=== STUDY TEXT ===

The average fan of swing, accustomed to smooth lyrical solos and standard chord progressions, viewed bebop as some kind of nonsense Devil worship music or gibberish with no real musical foundation. Long before I heard any of Monk’s music there was a narrative in the African-American community that seemed to float in the ether about a musician (Monk) doing some things that were totally outside the traditional musical standards; a man who did so un-apologetically and, most importantly to the African-American community,  fearlessly. In this regard it could be argued that he mirrored the tradition of Joe Lewis and Jesse Owens in breaking down barriers. Monk’s art was poorly received by critics in both Jazz and classical reviews, but the powerful new communications medium of television began to make its appearance on the scene. Even though movies with derogatory African-American characters that reinforced the negative imagery (like “Steppin’ Fetchit“) became standard fare well into the ’50s, the public could then hear the music and see the musicians in their living rooms and draw their own conclusions.

In 1950 I began the study of the trumpet which led to my connection with bebop. In 1954 a jr. high school music teacher introduced me to Dizzy Gillespie’s “Anthropology,” which I practiced and performed for the class. My first contact with Monk came ten years later, in 1964, when I entered a trio in the Villanova Jazz Festival. The festival was a competition dedicated to Monk, and each group had to perform one of Monk’s compositions. For my three songs I chose “Klacktovedsedstein” a Monk composition I had never heard, “Gaucho,” an original composition of mine, and an arrangement of Randy Weston’s “Little Niles.” It was at this point that I began to recognize Monk’s genius.

=== RECORDS ===

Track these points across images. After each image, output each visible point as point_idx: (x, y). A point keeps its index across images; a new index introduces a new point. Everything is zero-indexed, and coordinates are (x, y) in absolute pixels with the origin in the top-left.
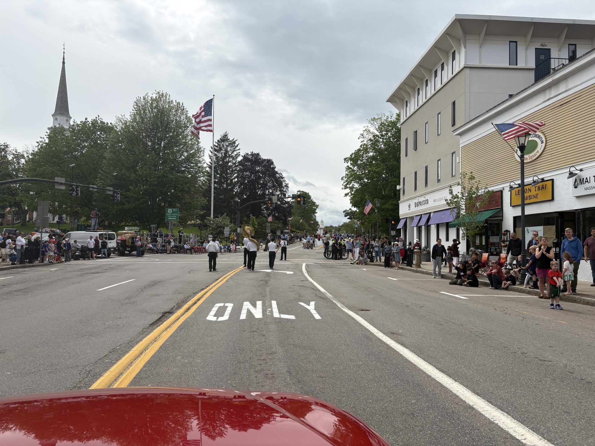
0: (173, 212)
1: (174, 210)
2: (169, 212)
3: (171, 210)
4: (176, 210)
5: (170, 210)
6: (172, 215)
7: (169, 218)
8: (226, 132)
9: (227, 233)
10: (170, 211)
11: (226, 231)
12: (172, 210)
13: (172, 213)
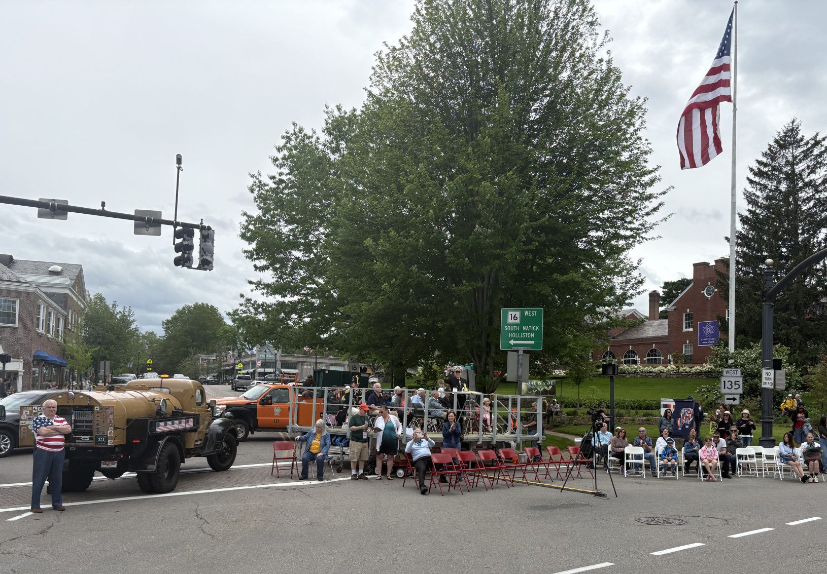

===
=== RECORDS ===

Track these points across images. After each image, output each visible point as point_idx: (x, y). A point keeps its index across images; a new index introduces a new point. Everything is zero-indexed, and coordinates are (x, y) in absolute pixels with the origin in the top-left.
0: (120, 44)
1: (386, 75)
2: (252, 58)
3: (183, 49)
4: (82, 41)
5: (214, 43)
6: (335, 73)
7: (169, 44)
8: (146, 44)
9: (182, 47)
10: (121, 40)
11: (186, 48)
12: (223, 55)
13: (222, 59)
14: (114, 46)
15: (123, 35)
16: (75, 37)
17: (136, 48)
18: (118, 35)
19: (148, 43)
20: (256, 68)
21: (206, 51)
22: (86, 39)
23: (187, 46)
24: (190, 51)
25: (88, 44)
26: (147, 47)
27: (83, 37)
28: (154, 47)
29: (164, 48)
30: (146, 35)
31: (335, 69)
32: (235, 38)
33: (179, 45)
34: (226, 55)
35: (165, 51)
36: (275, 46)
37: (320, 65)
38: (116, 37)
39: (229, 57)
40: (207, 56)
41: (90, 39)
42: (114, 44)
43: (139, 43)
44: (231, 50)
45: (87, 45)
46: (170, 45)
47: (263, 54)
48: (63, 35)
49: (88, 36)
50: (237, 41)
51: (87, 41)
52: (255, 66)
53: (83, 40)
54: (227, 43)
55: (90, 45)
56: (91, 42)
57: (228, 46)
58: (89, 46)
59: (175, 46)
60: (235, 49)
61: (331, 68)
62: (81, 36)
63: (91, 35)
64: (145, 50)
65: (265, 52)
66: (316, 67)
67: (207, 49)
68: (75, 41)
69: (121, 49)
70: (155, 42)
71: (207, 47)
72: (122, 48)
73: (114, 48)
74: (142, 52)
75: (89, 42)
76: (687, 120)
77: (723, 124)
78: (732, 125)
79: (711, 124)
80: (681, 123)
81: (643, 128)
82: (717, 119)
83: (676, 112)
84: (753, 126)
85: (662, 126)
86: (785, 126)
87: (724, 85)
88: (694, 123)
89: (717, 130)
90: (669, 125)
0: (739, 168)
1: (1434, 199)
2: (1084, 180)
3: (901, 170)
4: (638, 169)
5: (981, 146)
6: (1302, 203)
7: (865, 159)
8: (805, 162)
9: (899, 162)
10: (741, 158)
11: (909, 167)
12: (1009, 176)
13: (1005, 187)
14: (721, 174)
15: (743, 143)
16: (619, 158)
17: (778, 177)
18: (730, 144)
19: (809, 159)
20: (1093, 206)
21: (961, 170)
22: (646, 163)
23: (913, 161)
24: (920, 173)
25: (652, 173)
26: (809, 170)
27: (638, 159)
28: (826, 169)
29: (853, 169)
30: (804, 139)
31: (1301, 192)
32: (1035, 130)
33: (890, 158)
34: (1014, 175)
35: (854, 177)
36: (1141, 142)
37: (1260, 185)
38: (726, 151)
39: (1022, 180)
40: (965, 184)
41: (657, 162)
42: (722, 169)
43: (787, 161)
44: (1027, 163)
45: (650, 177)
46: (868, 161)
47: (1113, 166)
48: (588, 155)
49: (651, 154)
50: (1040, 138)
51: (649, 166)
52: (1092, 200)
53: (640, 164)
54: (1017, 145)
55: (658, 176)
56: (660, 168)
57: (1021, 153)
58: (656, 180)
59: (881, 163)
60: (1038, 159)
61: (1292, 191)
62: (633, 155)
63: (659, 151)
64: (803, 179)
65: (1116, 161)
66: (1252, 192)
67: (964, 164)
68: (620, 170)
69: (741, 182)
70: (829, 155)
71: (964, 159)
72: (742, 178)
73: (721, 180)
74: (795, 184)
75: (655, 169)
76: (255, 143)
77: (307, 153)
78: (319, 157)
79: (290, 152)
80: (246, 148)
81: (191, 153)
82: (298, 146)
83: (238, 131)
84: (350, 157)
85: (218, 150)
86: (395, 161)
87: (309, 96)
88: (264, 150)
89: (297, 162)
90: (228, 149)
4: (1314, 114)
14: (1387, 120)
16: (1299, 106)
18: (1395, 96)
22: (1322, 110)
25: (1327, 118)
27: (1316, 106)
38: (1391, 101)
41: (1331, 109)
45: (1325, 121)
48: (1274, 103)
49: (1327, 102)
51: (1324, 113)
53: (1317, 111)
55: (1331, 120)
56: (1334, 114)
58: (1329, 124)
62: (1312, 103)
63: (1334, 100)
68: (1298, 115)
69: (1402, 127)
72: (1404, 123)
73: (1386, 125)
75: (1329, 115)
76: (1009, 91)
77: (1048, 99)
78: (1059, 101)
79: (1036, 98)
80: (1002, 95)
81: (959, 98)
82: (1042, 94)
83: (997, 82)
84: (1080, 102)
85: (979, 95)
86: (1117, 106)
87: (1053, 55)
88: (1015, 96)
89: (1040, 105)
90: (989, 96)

===
=== RECORDS ===

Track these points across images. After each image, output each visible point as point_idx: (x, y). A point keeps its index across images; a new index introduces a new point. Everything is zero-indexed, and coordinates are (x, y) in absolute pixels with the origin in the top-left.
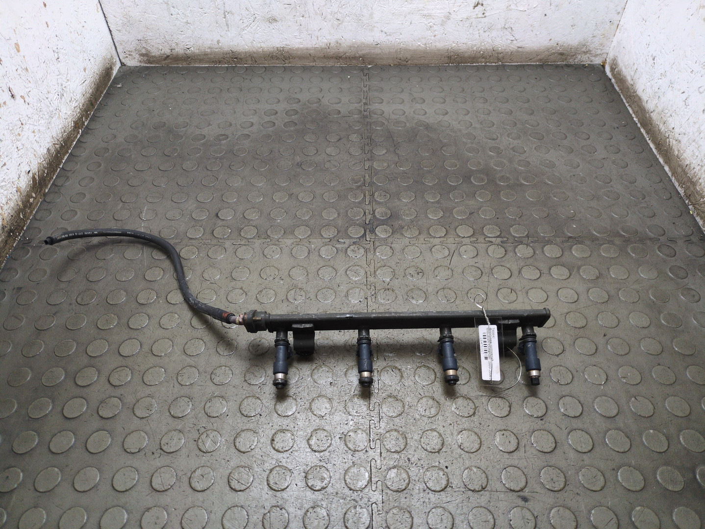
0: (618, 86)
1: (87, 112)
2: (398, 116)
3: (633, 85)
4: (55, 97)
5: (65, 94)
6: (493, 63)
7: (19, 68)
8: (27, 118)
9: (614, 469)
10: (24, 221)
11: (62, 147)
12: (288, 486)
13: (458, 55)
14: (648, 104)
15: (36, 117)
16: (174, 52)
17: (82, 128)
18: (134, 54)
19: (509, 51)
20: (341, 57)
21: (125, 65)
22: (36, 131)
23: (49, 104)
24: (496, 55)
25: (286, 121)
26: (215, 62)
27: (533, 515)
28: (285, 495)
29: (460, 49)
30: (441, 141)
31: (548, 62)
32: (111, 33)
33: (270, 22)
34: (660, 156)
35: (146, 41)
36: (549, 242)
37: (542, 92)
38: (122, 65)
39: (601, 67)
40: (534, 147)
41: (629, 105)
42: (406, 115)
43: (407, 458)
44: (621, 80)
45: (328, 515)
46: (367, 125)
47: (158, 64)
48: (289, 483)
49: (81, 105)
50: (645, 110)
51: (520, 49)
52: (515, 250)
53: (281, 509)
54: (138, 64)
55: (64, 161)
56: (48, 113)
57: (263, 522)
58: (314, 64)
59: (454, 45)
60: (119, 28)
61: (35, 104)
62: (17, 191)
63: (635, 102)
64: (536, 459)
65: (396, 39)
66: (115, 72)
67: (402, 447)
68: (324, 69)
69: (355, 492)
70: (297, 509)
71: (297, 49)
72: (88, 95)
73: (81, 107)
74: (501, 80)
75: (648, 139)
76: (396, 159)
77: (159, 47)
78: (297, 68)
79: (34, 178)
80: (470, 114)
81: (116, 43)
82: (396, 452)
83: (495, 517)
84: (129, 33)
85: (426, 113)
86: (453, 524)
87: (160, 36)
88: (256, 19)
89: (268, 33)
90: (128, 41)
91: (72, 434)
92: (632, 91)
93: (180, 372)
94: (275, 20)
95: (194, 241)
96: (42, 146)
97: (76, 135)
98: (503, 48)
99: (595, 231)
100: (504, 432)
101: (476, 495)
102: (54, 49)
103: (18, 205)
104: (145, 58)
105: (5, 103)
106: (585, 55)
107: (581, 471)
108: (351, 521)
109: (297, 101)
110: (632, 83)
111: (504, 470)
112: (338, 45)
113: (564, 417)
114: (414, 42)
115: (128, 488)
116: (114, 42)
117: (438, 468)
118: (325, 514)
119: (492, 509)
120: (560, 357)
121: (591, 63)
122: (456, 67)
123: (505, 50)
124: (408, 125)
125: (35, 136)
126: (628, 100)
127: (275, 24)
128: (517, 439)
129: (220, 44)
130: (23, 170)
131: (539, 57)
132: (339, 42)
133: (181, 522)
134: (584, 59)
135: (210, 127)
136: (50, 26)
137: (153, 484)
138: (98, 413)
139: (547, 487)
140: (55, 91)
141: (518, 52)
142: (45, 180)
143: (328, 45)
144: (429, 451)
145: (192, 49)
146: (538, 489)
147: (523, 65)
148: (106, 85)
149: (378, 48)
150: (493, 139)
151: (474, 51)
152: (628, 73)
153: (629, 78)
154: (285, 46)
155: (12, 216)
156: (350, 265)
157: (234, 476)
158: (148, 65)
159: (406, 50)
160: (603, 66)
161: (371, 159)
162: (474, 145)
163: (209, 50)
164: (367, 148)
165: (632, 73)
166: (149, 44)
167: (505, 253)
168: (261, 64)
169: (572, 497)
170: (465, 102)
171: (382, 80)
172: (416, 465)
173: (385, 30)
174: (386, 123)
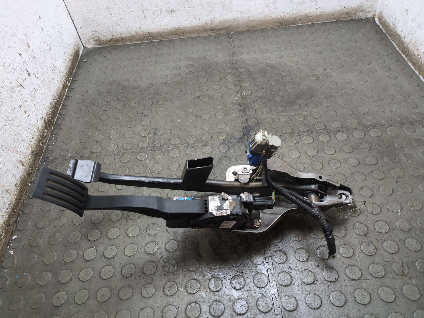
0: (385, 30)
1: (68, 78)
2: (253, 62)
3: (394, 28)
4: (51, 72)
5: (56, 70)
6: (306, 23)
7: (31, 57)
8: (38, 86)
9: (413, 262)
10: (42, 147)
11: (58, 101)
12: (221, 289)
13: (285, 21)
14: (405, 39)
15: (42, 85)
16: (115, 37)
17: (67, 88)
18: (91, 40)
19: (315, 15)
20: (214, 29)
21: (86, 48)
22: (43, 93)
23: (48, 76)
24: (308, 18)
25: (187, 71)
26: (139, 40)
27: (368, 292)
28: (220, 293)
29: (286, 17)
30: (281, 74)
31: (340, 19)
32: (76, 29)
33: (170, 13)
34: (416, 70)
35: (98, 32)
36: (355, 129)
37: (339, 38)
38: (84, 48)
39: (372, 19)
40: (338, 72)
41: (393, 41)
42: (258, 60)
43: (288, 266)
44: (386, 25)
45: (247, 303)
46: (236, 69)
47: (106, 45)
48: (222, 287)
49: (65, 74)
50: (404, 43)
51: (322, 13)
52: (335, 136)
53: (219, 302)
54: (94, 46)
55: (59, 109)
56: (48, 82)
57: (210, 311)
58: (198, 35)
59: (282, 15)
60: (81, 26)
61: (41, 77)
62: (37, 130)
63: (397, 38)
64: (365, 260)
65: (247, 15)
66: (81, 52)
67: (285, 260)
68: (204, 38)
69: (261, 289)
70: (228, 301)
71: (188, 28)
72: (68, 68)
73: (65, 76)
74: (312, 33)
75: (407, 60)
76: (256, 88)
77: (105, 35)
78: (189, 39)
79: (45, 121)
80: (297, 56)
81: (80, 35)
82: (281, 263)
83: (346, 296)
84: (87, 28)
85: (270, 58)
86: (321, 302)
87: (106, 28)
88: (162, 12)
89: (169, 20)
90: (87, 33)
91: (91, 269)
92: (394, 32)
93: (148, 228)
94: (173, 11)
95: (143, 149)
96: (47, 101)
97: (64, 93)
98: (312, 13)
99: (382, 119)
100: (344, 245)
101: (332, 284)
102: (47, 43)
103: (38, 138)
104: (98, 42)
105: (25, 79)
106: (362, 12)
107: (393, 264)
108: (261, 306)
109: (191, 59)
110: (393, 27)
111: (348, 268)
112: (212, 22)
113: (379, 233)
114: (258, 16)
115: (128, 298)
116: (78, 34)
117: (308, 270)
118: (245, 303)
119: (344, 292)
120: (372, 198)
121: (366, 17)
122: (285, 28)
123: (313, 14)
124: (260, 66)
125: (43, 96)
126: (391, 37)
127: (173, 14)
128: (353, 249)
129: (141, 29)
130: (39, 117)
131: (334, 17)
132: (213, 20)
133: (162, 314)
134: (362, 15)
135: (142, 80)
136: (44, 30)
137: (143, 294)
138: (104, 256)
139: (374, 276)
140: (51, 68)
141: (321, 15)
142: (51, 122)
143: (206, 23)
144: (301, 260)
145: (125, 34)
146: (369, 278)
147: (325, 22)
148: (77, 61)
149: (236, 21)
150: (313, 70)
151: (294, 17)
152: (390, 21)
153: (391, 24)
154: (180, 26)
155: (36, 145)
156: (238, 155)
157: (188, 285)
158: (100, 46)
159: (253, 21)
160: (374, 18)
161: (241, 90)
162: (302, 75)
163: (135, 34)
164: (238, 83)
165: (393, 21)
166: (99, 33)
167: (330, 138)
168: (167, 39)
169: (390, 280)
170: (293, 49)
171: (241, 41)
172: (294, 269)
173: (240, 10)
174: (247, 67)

===

▶ [USING THE INFORMATION]
A: According to the passage on Monk and bebop, which Monk composition did the writer perform at the 1964 Villanova Jazz Festival?
B: Extend the passage on Monk and bebop, picking up right after its final sentence.

▶ [YOUR WRITTEN ANSWERS]
A: The writer performed "Klacktovedsedstein."

B:
As I became more involved in the Philadelphia music scene, Monk’s impact was ever-present. Television began carrying more programs dedicated to jazz, and commercial radio stations dedicated to jazz were playing the music practically 24 hours a day. People were able to hear the contrast between Monk’s bebop and swing, which was becoming less popular. Movies began using Jazz artists to perform, write, and arrange film scores. The original film soundtrack the 1966 British romantic comedy-drama Alfie, starring Michael Caine, featured jazz saxophonist Sonny Rollins and was a watershed moment for Jazz in movies.

I was privileged to play with some of the most noted Jazz musicians during that time and listened in on many conversations about bebop, Monk, Dizzy, Kenny Clarke, and the jazz scene in general. My growth as a jazz musician required that I understand more fully a broad spectrum of music, theory, harmony, arranging, and composing, just to have a meaningful musical conversation with these artists. During this period the old idea that bebop was gibberish, uneducated music was being replaced by a new appreciation for the extent of musical knowledge necessary even to discuss it.

Over the years, new generations of musicians, some without knowing it, have infused popular music with elements of bebop. After years of study it is obvious to me that the idea Monk started in 1940 is the foundation of the popular contemporary music we play today. That said, however, this lingering question remains: what was Monk’s message? The answer is both simple and complex. His message is the music.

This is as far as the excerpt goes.